Désindustrialisation, récession : pourquoi l’Allemagne ne cesse de s’enfoncer dans la crise

Le ministère allemand de l’économie l’a confirmé ce 9 octobre, l’Allemagne connaîtra en 2024 pour la seconde année consécutive, une croissance négative, – 0,2 % après – 0,3 % en 2023. Le modèle qui fit les beaux jours du « capitalisme rhénan » n’est plus que l’ombre de lui-même. Explications. (in l’humanité du 14 octobre 2024)

Le 25 septembre 2024, à Hanovre, des salariés de Volkswagen manifestent avant les négociations annuelles. Aujourd’hui plus de 50 % des salariés allemands ne sont pas couverts par un accord tarifaire, l’équivalent de nos conventions collectives. 

Robert Habeck, le vice-chancelier Vert et ministre allemand de l’économie et du climat, a dû le reconnaître officiellement ce mercredi 9 octobre : « l’Allemagne connaîtra en 2024 une croissance négative de 0,2 %. » 

Après des mois de tergiversation Berlin qui affichait jusqu’ici une prévision de croissance légèrement positive ( + 0,3 %), a reconnu que la plus grande économie de la zone euro serait en récession cette année, comme elle le fut l’année précédente (-0,3 %). Tous les signes sont passés dans le rouge depuis plusieurs semaines ce qui laisse craindre l’amplification d’un mouvement de désindustrialisation déjà observable dans plusieurs secteurs.

### Données à utiliser
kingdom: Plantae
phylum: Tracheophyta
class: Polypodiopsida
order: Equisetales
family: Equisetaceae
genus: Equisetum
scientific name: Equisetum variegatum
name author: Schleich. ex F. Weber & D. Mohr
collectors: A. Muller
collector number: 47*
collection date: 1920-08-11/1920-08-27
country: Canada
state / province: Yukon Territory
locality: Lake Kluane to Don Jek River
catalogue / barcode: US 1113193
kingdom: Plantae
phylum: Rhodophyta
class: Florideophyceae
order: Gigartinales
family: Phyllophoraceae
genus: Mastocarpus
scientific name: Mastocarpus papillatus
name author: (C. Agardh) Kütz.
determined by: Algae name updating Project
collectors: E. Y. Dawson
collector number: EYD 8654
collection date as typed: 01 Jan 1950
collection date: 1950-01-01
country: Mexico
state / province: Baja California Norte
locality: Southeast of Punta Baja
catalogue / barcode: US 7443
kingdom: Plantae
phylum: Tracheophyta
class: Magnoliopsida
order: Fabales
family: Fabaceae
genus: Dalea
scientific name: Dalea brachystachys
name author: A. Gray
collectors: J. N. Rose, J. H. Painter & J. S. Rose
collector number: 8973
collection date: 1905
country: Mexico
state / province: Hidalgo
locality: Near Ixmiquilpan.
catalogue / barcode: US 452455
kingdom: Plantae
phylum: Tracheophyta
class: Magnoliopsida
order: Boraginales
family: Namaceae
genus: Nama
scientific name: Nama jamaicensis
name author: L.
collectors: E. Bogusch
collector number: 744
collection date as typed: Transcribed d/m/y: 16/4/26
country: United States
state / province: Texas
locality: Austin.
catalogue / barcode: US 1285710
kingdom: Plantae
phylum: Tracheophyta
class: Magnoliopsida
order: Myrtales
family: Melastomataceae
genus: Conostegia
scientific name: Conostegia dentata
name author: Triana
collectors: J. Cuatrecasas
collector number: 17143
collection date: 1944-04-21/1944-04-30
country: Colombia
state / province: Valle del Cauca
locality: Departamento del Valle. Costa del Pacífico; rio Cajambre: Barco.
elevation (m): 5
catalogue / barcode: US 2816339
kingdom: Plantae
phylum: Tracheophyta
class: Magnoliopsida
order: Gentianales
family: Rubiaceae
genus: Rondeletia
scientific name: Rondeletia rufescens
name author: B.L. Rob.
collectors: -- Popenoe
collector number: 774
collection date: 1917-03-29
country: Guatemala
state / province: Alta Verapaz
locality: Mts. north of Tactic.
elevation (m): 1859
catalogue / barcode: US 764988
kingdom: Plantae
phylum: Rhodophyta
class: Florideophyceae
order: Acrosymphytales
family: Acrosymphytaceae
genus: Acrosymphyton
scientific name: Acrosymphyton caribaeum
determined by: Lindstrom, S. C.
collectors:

### Exercice écrit A
Pouvez-vous recopier fidèlement les lignes des enregistrements, de celle qui contient « scientific name: Dalea brachystachys » jusqu'à celle qui contient « collector number: 744 », les deux incluses ?
### Exercice écrit B
Comment se poursuit l'article sur la récession allemande après sa dernière phrase ? Rédigez la suite.

### Réponse attendue A
scientific name: Dalea brachystachys
name author: A. Gray
collectors: J. N. Rose, J. H. Painter & J. S. Rose
collector number: 8973
collection date: 1905
country: Mexico
state / province: Hidalgo
locality: Near Ixmiquilpan.
catalogue / barcode: US 452455
kingdom: Plantae
phylum: Tracheophyta
class: Magnoliopsida
order: Boraginales
family: Namaceae
genus: Nama
scientific name: Nama jamaicensis
name author: L.
collectors: E. Bogusch
collector number: 744

### Réponse attendue B
Les débouchés de l’industrie exportatrice, fleuron du modèle économique allemand, sont en net recul. La consommation intérieure est poussive et les investissements sont en panne. Et cette conjugaison de facteurs défavorables va perdurer en lien avec les choix essentiels du gouvernement tripartite (SPD/Verts/Libéraux) du chancelier Olaf Scholz. 

La super austérité installée depuis le début de l’année au nom du respect du frein à la dette va continuer en effet de peser sur les revenus des classes moyennes et des plus modestes. Les mesures décidées sur le front de l’énergie vont durablement peser sur le coût de l’électricité et du gaz. Et la précarisation du monde du travail pénalise désormais une majorité de salariés. Ce qui, par ricochet, affaiblit dangereusement la structure qui fit autrefois le succès du système productif allemand.

Un marché dit de capacité, poison pour les prix de l’énergie et la réduction des émissions de CO2

Le coût de l’énergie apparaît durablement renchéri par les drôles de réformes de marché impulsées par le ministre Vert de l’économie et du climat, Robert Habeck. Depuis la guerre en Ukraine et l’explosion du gazoduc Nordstream qui la fournissait en gaz naturel russe bon marché, l’Allemagne a dû se tourner en hâte vers d’autres fournisseurs, et singulièrement de GPL (Gaz naturel liquéfié) états-unien cher et très polluant, au nom d’un atlantisme débridé et assumé.

Ces prix de l’énergie promettent de rester durablement élevés. L’arrêt total du nucléaire va continuer de s’avérer extrêmement contreproductif. Du point de vue des prix de l’électricité mais aussi de la réduction des émissions de CO2.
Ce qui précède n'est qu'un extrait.